Lily Sullivan’s Coral Moochmore is self-conscious and sheltered. In other words, a typical teenage girl. Coral’s desperate need for approval, however nearly gets her in trouble with boys. Sullivan’s greatest performance strength then comes when Coral embraces her oddities and it’s then that she subtly, but noticeably, transitions from girl to young woman. While it’s a quiet moment, Sullivan takes a possibly irritating character and makes her likeable.
Though Rebecca Gibney’s Shirley Moochmore scores precious little screen-time, her portrayal was delightful. As a woman with nothing wrong (except low self-esteem and a cad of a husband) who assumes herself insane, Shirley is a sweet lady. Then, as her character realizes her own worth, Gibney steeps her in self respect and throws in a steel spine for good measure. In the midst of all this transition, Gibney never loses contact with the audience, always giving us a way to relate to her.

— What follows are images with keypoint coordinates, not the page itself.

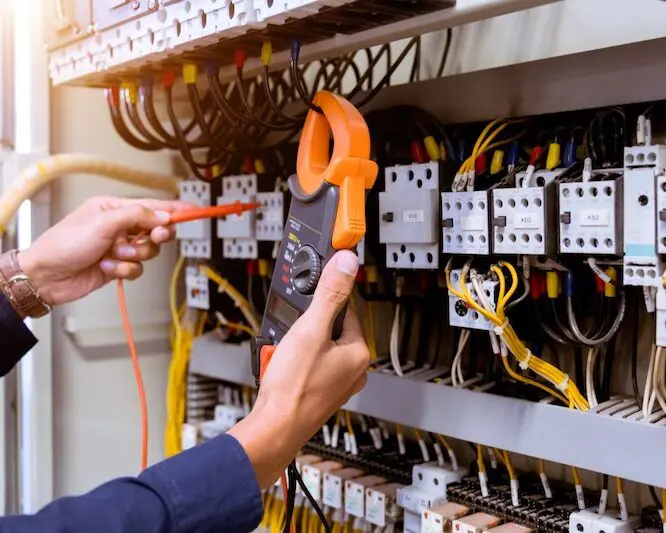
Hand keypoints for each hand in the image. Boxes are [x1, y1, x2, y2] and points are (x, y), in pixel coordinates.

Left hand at [19, 196, 188, 305]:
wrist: (46, 276)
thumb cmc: (65, 243)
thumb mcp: (104, 223)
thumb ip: (137, 216)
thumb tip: (163, 216)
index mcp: (114, 208)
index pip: (153, 206)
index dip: (176, 209)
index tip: (196, 210)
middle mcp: (119, 226)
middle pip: (156, 230)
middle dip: (153, 236)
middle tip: (151, 237)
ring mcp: (119, 248)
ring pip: (148, 252)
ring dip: (133, 256)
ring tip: (113, 255)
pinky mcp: (118, 267)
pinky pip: (137, 269)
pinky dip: (124, 271)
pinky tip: (106, 268)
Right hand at [228, 250, 368, 487]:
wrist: (274, 428)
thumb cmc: (294, 387)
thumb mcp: (310, 329)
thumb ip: (330, 294)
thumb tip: (347, 264)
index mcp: (359, 353)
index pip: (345, 309)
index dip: (321, 304)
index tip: (305, 303)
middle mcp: (353, 370)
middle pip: (328, 329)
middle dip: (304, 328)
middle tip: (289, 336)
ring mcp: (337, 384)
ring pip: (314, 348)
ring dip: (295, 346)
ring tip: (282, 355)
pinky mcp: (319, 393)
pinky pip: (306, 366)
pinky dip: (292, 363)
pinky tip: (279, 368)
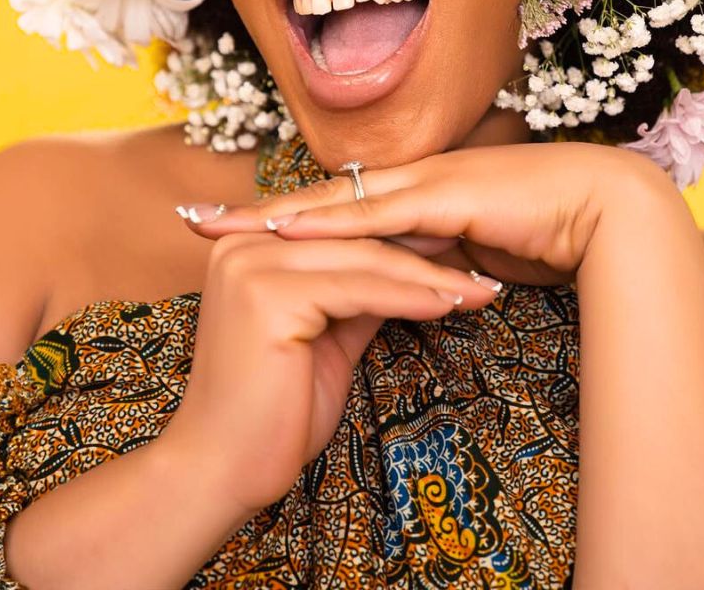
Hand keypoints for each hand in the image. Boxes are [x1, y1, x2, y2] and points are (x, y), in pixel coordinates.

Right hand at [159, 230, 501, 520]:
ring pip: (365, 263)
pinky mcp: (268, 294)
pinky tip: (451, 304)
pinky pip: (359, 290)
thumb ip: (356, 294)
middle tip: (482, 265)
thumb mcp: (327, 336)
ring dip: (430, 277)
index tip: (461, 246)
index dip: (405, 240)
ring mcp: (253, 264)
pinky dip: (411, 297)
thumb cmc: (274, 412)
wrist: (221, 470)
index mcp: (251, 242)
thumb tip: (408, 268)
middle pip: (358, 242)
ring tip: (479, 289)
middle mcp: (246, 242)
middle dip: (427, 256)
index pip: (345, 233)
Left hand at [179, 142, 670, 288]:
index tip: (234, 234)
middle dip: (258, 212)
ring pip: (336, 199)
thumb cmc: (549, 231)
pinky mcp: (448, 194)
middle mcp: (414, 178)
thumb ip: (440, 260)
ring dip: (277, 214)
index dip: (286, 218)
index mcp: (418, 192)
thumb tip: (415, 284)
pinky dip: (329, 220)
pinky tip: (289, 228)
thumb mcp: (478, 252)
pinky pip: (378, 210)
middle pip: (319, 197)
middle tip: (198, 224)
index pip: (338, 205)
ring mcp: (428, 181)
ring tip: (223, 229)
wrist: (608, 207)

Anthony LaPaglia’s Barry Moochmore was a complex creature. Considering LaPaglia’s usual resume of kind wise-guys, this role was a decided departure. His treatment of Barry created a morally weak man, who, as it turned out, might have a shred of decency within him. Because Barry spends most of the movie as a spoiled misogynist, his character arc to mild virtue made him very compelling.
Fleshing out the stellar supporting cast are Liev Schreiber, Caroline Goodall, Sam Clark, and Bethany Whitmore, Malorie O’Neill, Nicole Freeman and Chelsea Bennett as the other four Moochmore daughters. Liev Schreiber and Sam Clark play near-foils of one another to great comedic effect. And the entire supporting cast is deliciously odd in their many Technicolor shades of mental.
Overall, P.J. Hogan’s “Mental” is not like any film you’ve seen before. There’s a love story here, a musical number there, near-Seussical play with colors, dark and dusty drama, and a delight in the offbeat. Hogan’s writing is irreverent, yet emotionally sensible, and his direction of a strong group of actors is well-placed. It’s an over-the-top film and likely won’t suit every taste, but if you strap in and enjoy things as they come, “Mental” is a wonderful, weird surprise.